Provided data:

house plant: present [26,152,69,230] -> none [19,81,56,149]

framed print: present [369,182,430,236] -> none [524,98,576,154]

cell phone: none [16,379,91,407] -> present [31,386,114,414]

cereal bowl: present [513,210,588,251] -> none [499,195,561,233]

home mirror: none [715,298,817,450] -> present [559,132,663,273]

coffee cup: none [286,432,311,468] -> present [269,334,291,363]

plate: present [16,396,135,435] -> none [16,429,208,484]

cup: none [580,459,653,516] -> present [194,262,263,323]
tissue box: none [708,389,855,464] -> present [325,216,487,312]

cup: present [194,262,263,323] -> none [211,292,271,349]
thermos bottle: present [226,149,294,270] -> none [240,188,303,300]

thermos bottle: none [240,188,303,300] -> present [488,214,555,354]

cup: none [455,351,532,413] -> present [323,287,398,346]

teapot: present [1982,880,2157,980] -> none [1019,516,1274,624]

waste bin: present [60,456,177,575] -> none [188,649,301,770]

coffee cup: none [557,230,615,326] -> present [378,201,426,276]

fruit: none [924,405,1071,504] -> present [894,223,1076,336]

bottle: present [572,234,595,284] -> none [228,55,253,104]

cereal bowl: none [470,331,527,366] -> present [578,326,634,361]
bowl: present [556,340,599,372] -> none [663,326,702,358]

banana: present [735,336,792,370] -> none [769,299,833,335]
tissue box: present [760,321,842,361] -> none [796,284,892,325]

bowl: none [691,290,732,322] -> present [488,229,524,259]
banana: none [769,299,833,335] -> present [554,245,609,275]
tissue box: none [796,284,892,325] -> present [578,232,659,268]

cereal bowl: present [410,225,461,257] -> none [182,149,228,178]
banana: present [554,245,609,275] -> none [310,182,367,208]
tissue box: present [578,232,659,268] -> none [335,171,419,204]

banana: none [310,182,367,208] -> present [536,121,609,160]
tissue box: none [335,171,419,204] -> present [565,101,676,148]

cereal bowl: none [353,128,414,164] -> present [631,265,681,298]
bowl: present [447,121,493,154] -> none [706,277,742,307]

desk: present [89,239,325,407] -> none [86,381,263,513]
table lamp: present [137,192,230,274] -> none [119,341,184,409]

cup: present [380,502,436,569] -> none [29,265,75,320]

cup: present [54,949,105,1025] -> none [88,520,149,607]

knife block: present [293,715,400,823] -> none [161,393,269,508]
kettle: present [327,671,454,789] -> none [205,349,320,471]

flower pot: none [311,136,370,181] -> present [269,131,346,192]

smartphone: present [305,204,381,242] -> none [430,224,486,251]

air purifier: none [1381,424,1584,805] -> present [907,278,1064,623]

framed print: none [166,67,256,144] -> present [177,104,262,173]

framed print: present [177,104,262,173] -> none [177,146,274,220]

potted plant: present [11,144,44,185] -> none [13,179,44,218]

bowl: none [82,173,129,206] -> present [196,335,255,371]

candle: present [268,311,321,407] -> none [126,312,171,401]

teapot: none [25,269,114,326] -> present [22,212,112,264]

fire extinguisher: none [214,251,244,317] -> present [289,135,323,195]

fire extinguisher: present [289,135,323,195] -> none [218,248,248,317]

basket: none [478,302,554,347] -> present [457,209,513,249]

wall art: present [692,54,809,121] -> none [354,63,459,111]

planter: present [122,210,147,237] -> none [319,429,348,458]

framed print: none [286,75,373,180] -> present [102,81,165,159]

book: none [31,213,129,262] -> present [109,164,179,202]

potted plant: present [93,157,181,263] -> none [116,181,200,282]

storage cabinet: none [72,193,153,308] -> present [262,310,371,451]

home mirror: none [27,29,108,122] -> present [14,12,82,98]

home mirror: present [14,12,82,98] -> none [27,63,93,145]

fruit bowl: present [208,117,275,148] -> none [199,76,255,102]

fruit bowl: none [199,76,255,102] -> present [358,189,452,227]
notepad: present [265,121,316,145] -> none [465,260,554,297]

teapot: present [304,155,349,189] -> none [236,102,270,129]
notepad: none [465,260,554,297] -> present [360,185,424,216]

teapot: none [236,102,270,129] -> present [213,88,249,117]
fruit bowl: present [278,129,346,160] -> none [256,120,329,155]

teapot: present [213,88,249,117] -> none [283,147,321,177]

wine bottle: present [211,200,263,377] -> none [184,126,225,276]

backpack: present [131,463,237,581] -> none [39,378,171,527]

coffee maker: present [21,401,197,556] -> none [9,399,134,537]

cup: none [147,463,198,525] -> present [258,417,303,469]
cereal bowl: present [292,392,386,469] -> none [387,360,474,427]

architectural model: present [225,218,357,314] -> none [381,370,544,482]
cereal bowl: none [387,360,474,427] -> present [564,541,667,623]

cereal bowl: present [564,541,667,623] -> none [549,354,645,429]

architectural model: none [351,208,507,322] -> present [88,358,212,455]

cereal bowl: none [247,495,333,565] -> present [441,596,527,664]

Exercise directions:
Reproduce exactly the stretch of the material above that starts at the line with "cup: none [455,351,532,413]" and ends at the line with "knife block: present", both included, and nothing else.

Exercise result:
cup: none [455,351,532,413] -> present [323,287,398,346]

teapot: present [1982,880,2157,980] -> none [1019,516,1274,624]

waste bin: present [60,456,177,575] -> none [188,649,301,770]

coffee cup: none [557,230,615,326] -> present [378,201,426,276]

fruit: none [924,405,1071,504] -> present [894,223,1076,336]

bottle: present [572,234,595,284] -> none [228,55,253,104]

cereal bowl: none [470,331,527,366] -> present [578,326,634,361]
bowl: present [556,340,599,372] -> none [663,326,702,358]

banana: present [735,336,792,370] -> none [769,299,833,335]
tissue box: present [760,321,842,361] -> none [796,284,892,325]

bowl: none [691,290,732,322] -> present [488,229,524,259]
banana: none [769,299,833,335] -> present [554,245,609,275]
tissue box: none [796,284,892,325] -> present [578,232,659,268]

cereal bowl: present [410,225,461,257] -> none [182,149,228,178]
banana: present [554,245,609,275] -> none [310,182,367,208]
tissue box: present [578,232,659,268] -> none [335,171,419,204]

banana: none [310,182,367,208] -> present [536,121,609,160]
tissue box: none [335,171,419,204] -> present [565,101,676,148]

cereal bowl: none [353,128,414,164] -> present [631,265,681,298]
bowl: present [447,121,493,154] -> none [706,277,742,307]

desk: present [89,239,325,407] -> none [86,381,263,513]
table lamp: present [137,192,230,274] -> none [119,341,184,409]

cup: present [380,502,436,569] -> none [29,265,75,320]

cup: present [54,949,105,1025] -> none [88,520,149,607]

knife block: present [293,715,400,823] -> none [161,393,269,508]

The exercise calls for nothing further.